§ ABOUT THIS EXERCISE
Output exactly the line that includes "All notable changes" and all the lines after it through the end of the listing below, and nothing more.

Start of SUPPLIED DATA

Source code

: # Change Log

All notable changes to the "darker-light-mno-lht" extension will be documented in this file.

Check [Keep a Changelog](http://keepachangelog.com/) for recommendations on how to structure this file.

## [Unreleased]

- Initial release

End of SUPPLIED DATA

§ WRITTEN RESPONSE
All notable changes to the "darker-light-mno-lht" extension will be documented in this file.

Check [Keep a Changelog](http://keepachangelog.com/) for recommendations on how to structure this file.

## [Unreleased]

- Initial release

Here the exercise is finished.